On the tape, Lowe could be heard telling Edstrom she thought she was going to be sick, and Edstrom stepped back to allow a nurse to tend to Lowe.
Then, after checking to be sure Lowe was willing to continue talking, Edstrom told her that if she was driving this would be the best time to tell police.
Talking very fast on the tape, Lowe said that after the stop “everything was good. Everything was fine. And then the next thing I know Logan was reaching in the front and we were rolling.”
After the accident, she said, “I was stuck in the car. I looked back. It was completely crushed in,” telling Edstrom she couldn’t see Mason and Dam. “I couldn’t see them, I couldn’t see them,” she cried.
She said she couldn’t get out of the passenger side, and remembers pushing Skaff out of the driver’s side before following him out of the car.
“We both lost our cell phones. We sat there for about 10 minutes. There was no traffic.
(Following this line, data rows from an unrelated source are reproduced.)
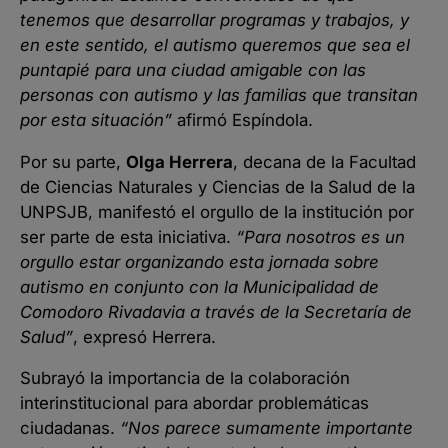
tenemos que desarrollar programas y trabajos, y
en este sentido, el autismo queremos que sea el
puntapié para una ciudad amigable con las
personas con autismo y las familias que transitan
por esta situación”
afirmó Espíndola.
Por su parte,
Olga Herrera
, decana de la Facultad
de Ciencias Naturales y Ciencias de la Salud de la
UNPSJB, manifestó el orgullo de la institución por
ser parte de esta iniciativa.
“Para nosotros es un
orgullo estar organizando esta jornada sobre
autismo en conjunto con la Municipalidad de
Comodoro Rivadavia a través de la Secretaría de
Salud”
, expresó Herrera.
Subrayó la importancia de la colaboración
interinstitucional para abordar problemáticas
ciudadanas.
“Nos parece sumamente importante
We decided to go back” to the party, she said.
Edstrom asked her whether they walked about together, and she said they both walked back, but Skaff would not walk next to her.
When they got back to the party, “everyone was panicking when they saw us,” she said, and when they told the other party-goers that Dam didn’t get out of the car “they all started freaking out and I went into the bathroom.” Later, she went to lay down in a back bedroom, which is where police found her.
At one point Lowe asked Edstrom whether her purse, her wallet and her license had been found in the car, and Edstrom told her not to worry about that.
Asked again whether she had been driving, Lowe told Edstrom she was not. “So you’re telling me Jake was driving?” Edstrom asked. “Yes,” Lowe said.
“Are you telling me the truth about who was driving?”, Edstrom asked. “Yes,” Lowe answered.
Then, when Edstrom told Lowe “if you were driving this is the time to tell me,” Lowe said. “I just don’t know,” and maybe Skaff and she had switched driving when they stopped for gas.
“The car was totaled and and I’m very worried for Becca and Logan. How they are,” Lowe told Estrom.
On the tape Lowe said she clearly remembers Skaff driving to the store, and I’m “80 percent sure he was driving on the way back.”
At this point, the prosecutor turned off the audio recording, but defense attorney James Howaniec asked the jury to listen to more of it during his cross-examination of Edstrom. When the tape began, Edstrom could be heard asking Lowe once again if she had been driving, and she said, “there’s a decent chance I drove back after I got gas.”
At that point, Edstrom told Lowe “I have some bad news for you. Logan and Becca died in the accident.”
There was just a brief moment of silence because the sound of Lowe crying, almost keening, could be heard on the tape.
Howaniec asked Edstrom whether she was concerned that she was questioning an 18-year-old who was on painkillers and hadn’t eaten or slept all night. Edstrom said he had no information about Lowe’s medications or how much sleep she had, but was there only one way to get information from her about what she remembered about the crash.